Неужели надо было пройти через грязь окопов, кислый запах взрывчатки, исковерканные тела, боль, страдания, чтобы понять, как же прекрасно просто так, как сейчас, лежать на жесткой койке военного госпиталя и ощущать, что ты жив, черт возьми, жив! И слышишь, и видишь, и можешь пошевелить руками и даже раненой ногой, пусть даже замирая и стискивая зубы от раздирающей тело боли.
Вот кто-то, невидимый ему, прошаркал в коридоре стоптанными больничными туфлями. Звякнули склянки: наверное, сестра готовится раздать лекарства или сделать перевязку.
Воронцов улыбнулся. Он уже давно знал всех сестер в лицо, но только теперь сможет называть их по имени.
Он слышал уже два дня и не мог перестать удивляться. Ходил — правда, пока только на костылях или с палкой и костылем — неделю. Он уже понял, что отвоевался. Хорошо, нога осталась — могли и отрезать, а хромой не безногий. Жив, главное — жив! И снова слышит!
Бой, в котором его искалечило, Воронцов помнил смутно. Лучше запомнился день накануне: пили в блиндаже с поручиком Лисиным и еще с кем-то из офицеров — имя совершенно выпало из памяти после контузии.

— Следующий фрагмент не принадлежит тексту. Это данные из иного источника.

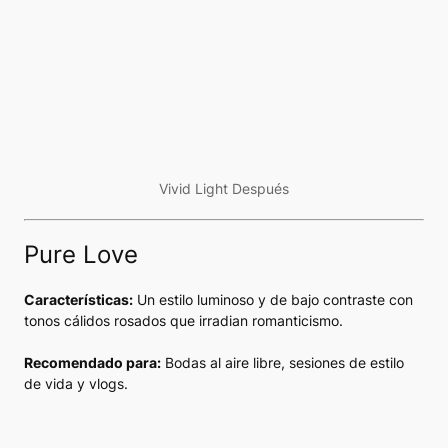
Vivid Light Después
Pure Love
Características:
Un estilo luminoso y de bajo contraste con
tonos cálidos rosados que irradian romanticismo.
Recomendado para:
Bodas al aire libre, sesiones de estilo
de vida y vlogs.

Утром рота повела разведку боем. Артиллерия недолго постреляла по немецким позициям, повалила кое-где державшуюся на кольях колючую проволоку, забросав нетронутый снег нейтральной полосы темными комьями вывороченной взрывами мерзлой земли.

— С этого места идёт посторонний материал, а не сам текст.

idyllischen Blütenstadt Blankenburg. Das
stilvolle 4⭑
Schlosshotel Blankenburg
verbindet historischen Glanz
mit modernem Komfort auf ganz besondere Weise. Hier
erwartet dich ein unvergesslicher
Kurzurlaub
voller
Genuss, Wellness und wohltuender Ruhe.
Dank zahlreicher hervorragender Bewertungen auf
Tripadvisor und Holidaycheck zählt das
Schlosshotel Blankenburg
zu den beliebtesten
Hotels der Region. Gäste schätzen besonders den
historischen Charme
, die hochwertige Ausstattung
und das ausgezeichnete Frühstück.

Пошли. Солдаты, с подоткнутыми за ремни полами шинелей, пригибались, как под пулями, стайками жались к воронкам. Лисин носился, размахивая наганом, пытаясь выровнять цепь. Его убило первым.
Немцы неожиданно открыли сильный артиллерийский и ружейно-пулеметный огонь, плотный, прицельный.
В поезде ему почему-то часто вспоминался кадетский корпус, утренние молитвы: отлынивал тогда, да и в юнкерском тоже — вставал в задние ряды, раскрывая рот, когда все пели.